── The data ──

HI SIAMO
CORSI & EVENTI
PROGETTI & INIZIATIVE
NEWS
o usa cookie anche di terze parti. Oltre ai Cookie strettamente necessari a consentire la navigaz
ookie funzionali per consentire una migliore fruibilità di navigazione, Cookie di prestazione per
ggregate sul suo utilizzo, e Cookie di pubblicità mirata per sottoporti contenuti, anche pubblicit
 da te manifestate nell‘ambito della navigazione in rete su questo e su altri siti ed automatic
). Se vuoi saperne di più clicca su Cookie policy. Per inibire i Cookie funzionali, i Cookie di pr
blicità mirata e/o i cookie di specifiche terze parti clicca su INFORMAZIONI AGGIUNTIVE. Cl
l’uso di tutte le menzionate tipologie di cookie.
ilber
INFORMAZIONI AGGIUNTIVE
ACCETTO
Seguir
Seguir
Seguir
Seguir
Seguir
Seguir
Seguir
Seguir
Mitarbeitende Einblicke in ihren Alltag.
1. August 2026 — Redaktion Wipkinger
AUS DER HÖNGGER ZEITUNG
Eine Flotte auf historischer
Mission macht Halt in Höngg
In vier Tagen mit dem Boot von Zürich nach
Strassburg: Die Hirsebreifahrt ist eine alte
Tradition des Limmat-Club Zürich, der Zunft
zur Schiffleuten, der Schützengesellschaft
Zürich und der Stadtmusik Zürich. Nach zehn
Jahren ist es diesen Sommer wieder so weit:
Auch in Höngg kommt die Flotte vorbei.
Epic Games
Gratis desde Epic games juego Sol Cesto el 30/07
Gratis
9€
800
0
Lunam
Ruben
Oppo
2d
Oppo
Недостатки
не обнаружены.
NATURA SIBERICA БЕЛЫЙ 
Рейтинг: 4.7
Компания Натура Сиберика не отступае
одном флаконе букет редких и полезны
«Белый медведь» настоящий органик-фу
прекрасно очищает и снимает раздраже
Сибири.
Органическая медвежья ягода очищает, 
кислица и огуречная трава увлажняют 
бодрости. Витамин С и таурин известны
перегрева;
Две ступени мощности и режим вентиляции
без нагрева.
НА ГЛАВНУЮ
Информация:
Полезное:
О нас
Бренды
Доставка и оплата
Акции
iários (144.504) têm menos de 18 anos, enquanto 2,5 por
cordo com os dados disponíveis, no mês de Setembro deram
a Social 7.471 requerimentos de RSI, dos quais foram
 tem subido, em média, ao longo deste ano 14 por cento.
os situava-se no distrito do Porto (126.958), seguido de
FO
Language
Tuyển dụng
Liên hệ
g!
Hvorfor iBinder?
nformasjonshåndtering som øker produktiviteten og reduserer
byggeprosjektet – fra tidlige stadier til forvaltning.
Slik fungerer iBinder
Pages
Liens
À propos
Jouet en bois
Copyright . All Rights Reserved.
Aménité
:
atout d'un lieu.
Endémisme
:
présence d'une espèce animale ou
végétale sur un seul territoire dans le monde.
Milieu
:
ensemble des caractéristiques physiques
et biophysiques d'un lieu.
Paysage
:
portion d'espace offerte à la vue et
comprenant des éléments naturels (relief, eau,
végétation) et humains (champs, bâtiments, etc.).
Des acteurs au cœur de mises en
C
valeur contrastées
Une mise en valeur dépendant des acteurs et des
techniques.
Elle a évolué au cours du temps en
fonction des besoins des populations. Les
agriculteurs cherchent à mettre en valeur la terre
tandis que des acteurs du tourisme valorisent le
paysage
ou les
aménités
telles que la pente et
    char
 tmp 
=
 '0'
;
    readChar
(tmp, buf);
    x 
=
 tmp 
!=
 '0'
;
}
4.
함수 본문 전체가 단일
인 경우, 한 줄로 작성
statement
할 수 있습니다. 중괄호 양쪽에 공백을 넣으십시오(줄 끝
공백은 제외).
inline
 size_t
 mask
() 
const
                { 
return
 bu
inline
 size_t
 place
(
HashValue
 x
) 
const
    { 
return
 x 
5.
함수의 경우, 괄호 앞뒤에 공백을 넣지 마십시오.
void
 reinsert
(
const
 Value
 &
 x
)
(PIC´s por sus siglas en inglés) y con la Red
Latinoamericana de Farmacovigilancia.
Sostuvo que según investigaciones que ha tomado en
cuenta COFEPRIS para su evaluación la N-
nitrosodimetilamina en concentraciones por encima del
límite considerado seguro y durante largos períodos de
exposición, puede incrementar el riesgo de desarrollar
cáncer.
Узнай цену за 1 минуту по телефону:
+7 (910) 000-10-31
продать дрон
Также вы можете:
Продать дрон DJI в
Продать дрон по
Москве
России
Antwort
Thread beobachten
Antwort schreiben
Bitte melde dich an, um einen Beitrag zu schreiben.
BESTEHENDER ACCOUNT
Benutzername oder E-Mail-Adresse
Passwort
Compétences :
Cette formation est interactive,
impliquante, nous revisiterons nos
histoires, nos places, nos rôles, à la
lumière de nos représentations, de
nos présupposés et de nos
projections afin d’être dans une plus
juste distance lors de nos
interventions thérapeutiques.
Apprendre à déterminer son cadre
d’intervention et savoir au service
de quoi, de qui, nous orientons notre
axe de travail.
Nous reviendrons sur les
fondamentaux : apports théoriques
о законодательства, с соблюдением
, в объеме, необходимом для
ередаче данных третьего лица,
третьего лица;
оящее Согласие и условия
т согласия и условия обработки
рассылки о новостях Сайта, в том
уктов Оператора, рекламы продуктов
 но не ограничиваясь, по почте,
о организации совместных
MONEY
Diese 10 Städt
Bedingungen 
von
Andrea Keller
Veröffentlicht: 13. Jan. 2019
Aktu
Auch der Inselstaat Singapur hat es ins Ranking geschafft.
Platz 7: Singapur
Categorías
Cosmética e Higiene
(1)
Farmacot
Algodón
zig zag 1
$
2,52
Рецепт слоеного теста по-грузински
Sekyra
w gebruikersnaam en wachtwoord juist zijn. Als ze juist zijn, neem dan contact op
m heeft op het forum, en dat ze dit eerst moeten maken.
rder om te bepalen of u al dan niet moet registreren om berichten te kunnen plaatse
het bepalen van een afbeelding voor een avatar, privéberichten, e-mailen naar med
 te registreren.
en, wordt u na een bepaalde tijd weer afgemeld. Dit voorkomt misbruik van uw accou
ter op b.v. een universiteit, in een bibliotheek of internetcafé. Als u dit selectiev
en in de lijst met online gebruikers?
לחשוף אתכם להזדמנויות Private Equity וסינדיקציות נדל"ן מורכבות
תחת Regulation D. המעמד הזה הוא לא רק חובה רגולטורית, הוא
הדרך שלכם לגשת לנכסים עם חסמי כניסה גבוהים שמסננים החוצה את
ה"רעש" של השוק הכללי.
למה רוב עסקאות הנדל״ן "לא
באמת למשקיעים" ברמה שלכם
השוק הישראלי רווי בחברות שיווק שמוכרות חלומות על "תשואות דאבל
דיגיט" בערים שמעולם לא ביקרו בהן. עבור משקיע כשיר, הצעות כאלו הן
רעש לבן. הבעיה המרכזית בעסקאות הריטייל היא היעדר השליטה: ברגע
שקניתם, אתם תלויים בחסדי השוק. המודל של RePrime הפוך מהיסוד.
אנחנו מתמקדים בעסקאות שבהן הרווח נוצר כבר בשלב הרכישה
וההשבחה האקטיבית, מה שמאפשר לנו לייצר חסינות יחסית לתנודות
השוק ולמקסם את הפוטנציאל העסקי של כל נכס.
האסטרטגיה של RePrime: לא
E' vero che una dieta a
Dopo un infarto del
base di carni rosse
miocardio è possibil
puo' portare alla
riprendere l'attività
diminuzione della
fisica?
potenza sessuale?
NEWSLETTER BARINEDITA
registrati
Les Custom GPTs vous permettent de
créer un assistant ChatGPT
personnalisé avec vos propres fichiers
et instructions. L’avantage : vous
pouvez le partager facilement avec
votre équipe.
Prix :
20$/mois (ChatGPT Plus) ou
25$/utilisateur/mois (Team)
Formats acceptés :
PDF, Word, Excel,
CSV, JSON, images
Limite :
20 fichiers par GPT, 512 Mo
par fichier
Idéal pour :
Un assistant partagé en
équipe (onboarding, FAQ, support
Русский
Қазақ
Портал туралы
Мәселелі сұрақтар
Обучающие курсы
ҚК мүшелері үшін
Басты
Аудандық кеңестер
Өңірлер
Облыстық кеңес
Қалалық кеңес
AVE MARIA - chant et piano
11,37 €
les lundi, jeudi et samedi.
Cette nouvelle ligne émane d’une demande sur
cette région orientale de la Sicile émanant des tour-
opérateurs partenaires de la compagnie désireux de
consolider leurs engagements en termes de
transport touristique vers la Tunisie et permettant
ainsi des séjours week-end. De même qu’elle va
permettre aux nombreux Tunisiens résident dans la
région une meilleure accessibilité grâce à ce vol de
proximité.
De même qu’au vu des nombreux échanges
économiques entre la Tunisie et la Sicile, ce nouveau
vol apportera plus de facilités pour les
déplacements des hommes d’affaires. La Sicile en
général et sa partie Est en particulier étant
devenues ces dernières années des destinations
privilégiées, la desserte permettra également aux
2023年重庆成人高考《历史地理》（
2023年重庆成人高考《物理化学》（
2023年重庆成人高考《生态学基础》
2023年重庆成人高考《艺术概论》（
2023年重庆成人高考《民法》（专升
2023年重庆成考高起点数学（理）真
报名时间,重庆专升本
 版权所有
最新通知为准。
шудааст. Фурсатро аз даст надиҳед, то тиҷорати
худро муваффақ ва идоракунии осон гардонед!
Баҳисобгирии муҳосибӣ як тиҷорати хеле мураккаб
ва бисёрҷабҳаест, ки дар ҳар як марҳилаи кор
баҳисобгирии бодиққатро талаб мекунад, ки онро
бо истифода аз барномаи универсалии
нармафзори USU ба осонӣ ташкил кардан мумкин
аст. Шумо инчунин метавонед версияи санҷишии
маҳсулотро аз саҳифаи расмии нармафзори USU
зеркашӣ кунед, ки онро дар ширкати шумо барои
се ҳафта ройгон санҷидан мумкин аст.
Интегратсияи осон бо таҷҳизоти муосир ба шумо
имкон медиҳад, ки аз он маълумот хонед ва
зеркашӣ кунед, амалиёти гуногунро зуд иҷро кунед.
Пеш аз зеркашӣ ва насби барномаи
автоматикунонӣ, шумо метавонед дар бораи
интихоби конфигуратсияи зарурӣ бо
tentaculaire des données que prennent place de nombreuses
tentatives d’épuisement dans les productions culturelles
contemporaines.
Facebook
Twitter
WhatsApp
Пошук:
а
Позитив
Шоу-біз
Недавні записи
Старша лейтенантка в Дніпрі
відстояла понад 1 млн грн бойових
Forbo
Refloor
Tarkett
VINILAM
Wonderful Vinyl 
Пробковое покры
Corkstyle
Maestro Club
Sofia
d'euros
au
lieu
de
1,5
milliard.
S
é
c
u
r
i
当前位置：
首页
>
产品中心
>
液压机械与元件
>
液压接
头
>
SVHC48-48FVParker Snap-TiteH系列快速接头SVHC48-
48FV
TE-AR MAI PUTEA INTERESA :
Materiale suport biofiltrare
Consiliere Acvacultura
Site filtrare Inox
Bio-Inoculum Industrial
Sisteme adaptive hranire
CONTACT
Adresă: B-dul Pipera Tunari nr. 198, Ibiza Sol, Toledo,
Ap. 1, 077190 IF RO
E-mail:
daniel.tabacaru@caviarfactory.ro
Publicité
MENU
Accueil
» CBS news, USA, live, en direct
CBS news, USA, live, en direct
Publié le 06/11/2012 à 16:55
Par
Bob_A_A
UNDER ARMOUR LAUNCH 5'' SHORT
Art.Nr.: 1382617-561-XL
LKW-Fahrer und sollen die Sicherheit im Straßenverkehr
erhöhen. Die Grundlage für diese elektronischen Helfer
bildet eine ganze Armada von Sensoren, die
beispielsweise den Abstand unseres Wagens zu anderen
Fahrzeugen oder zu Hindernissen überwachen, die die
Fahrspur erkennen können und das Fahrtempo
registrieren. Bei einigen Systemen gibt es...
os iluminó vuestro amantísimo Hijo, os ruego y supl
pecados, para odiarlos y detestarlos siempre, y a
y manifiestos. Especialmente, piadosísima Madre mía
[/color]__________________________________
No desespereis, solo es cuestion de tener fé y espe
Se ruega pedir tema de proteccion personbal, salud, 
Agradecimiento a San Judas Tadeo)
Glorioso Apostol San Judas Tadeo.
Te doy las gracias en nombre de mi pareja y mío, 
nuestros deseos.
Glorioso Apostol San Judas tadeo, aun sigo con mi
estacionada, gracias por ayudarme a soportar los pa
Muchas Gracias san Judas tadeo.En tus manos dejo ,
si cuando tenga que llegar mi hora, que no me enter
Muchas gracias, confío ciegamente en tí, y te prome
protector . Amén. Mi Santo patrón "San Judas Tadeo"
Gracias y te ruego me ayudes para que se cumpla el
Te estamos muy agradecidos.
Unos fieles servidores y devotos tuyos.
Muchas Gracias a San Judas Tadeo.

───

:: Task instructions ::
Above are the entries. Copy exactly the part that opens with the line containing "зеркашӣ кунед, амалиёти" and closes with the line containing "daniel.tabacaru@caviarfactory.ro", and no more.

:: Written solution ::
зеркашӣ кунед, амалиёти гуногунро зуд иҷро кунед.
Пеш аз зеркашӣ ва насби барномаи
автоматикунонӣ, шумо метавонед дар бораи
интихоби конфигуратсияи зарурӣ бо
tentaculaire des données que prennent place de nombreuses
tentatives d’épuisement dans les productions culturelles
contemporaines.
Facebook
Twitter
WhatsApp
Пошук:
а
Позитив
Шоу-біз
Недавні записи
Старша лейтенантка в Дніпрі
відстояла понад 1 млн грн бойових
Forbo
Refloor
Tarkett
VINILAM
Wonderful Vinyl 
Пробковое покры
Corkstyle
Maestro Club
Sofia
d'euros
au
lieu
de
1,5
milliard.
S
é
c
u
r
i
当前位置：
首页
>
产品中心
>
液压机械与元件
>
液压接
头
>
SVHC48-48FVParker Snap-TiteH系列快速接头SVHC48-
48FV
TE-AR MAI PUTEA INTERESA :
Materiale suport biofiltrare
Consiliere Acvacultura
Site filtrare Inox
Bio-Inoculum Industrial
Sisteme adaptive hranire
CONTACT
Adresă: B-dul Pipera Tunari nr. 198, Ibiza Sol, Toledo,
Ap. 1, 077190 IF RO
E-mail:
daniel.tabacaru@caviarfactory.ro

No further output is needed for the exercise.